Configuration and network state models can be changed to simulate what-if scenarios using the same traffic traces. Most changes can be applied very effectively on to a model without rebuilding except the directly affected part. The same idea can be used to apply the effect of external phenomenon. For example, one can model power/link outage, massive interference causing packet getting transmitted in error, excessive volumes of cross traffic, etc by merely tweaking few transitions or invalidating some of the states. This opens the door for many applications from disaster recovery planning to resource allocation and optimization.
Challenges
----------
Several opportunities exist to enable large-scale simulation with formal modeling. For large networks, modeling all layers with diverse parameters can render the model unmanageable. Building the model is the most expensive operation, and parallel processing can enable fast model generation.
Parallel processing can be used to: parallelize model-checking platforms (formal modeling domain, not here), or parameter selection and tuning (e.g. variable ordering), or decentralization of the simulation.
It is worth noting that current non-parallelized implementation can build the model for multi-layer configurations of 5K devices in less than 30 minutes [1,2]. While this seems satisfactory, it required manual tweaking of model building parameters (mainly variable ordering of BDDs and field encoding mechanisms). For a more general approach we have to automate this process and this requires, in turn, serious parallelizing of the model fine-tuning as well as the model construction operation itself.

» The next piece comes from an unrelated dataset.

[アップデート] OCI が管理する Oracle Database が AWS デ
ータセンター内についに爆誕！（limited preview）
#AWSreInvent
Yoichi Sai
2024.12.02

Another source of complexity to the system stems from our need to model a more dynamic background status of the system. In other words, to model a realistic cross traffic, and actual network load, we need to 1) use actual sources and available network traffic traces, and 2) approximate these in a way that keep the model feasible to manage and analyze. Our prior work [4, 7] on traffic analysis gives us the ability to pinpoint the places to cut down traffic data without losing overall load fidelity.
References:
-----------
[1] Ehab Al-Shaer, Wilfredo Marrero, Adel El-Atawy, Khalid Elmansor, "Network Configuration in A Box: Towards End-to-End Verification of Network Reachability and Security", In the 17th IEEE International Conference on Network Protocols (ICNP'09), Princeton, New Jersey, USA, 2009.
[2] Adel El-Atawy, Taghrid Samak, "End-to-end Verification of QoS Policies", (NOMS'12), Maui, Hawaii, USA, April 2012.

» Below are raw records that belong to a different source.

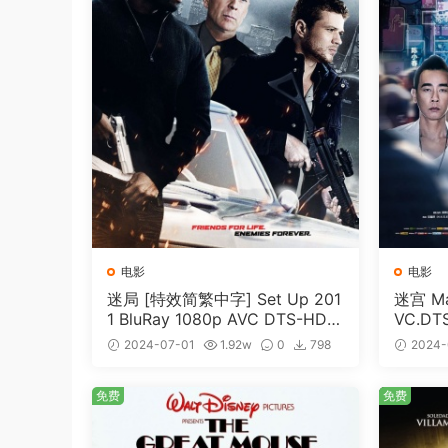
电影
电影
迷局 [特效简繁中字] Set Up 201
迷宫 Maz
1 BluRay 1080p AVC DTS-HD
VC.DT
MA5.1-shhaclm@CHDBits [BDI
me [BD
2024-07-01
1.92w
0
798
2024-
SO 23.09GB]
免费
免费
免费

[3] Alan Jeffrey and Taghrid Samak "Model Checking Firewall Policy Configurations", IEEE International Symposium on Policies for Distributed Systems and Networks (Policy 2009) 20-22 July 2009 – London, UK
[4] Taghrid Samak, Dan Gunter, Valerie Hendrix, "Scalable Analysis of Network Measurements with Hadoop and Pig", 5th Workshop on Distributed Autonomous Network Management System (DANMS), co-located with NOMS 2012.

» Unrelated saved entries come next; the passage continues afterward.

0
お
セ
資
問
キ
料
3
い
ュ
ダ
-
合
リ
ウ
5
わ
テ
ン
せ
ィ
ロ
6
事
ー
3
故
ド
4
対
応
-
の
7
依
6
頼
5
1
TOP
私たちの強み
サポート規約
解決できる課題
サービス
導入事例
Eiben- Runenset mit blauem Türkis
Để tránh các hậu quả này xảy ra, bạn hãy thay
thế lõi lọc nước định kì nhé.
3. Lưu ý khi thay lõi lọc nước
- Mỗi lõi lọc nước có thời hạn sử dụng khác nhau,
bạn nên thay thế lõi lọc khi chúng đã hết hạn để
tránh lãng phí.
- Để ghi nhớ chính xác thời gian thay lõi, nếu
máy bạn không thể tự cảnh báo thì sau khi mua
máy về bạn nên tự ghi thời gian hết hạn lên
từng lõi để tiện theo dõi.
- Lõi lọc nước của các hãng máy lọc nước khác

[5] Taghrid Samak and Ehab Al-Shaer, "Synthetic security policy generation via network traffic clustering", The 3rd Workshop on Artificial Intelligence and Security, AISec, in conjunction with ACM/CCS 2010, ACM, October 2010
[6] Taghrid Samak, Adel El-Atawy and Ehab Al-Shaer, "Towards Network Security Policy Generation for Configuration Analysis and Testing", Workshop on Assurable & Usable Security Configuration (SafeConfig), Colocated with ACM CCS 2009, Chicago, USA, November 9, 2009
[7] Adel El-Atawy, Taghrid Samak, Ehab Al-Shaer and Hong Li, "On Using Online Traffic Statistical Matching for Optimizing Packet Filtering Performance", In the 26th Annual IEEE Conference on Computer Communications (INFOCOM'07), Anchorage, Alaska, USA, May 2007.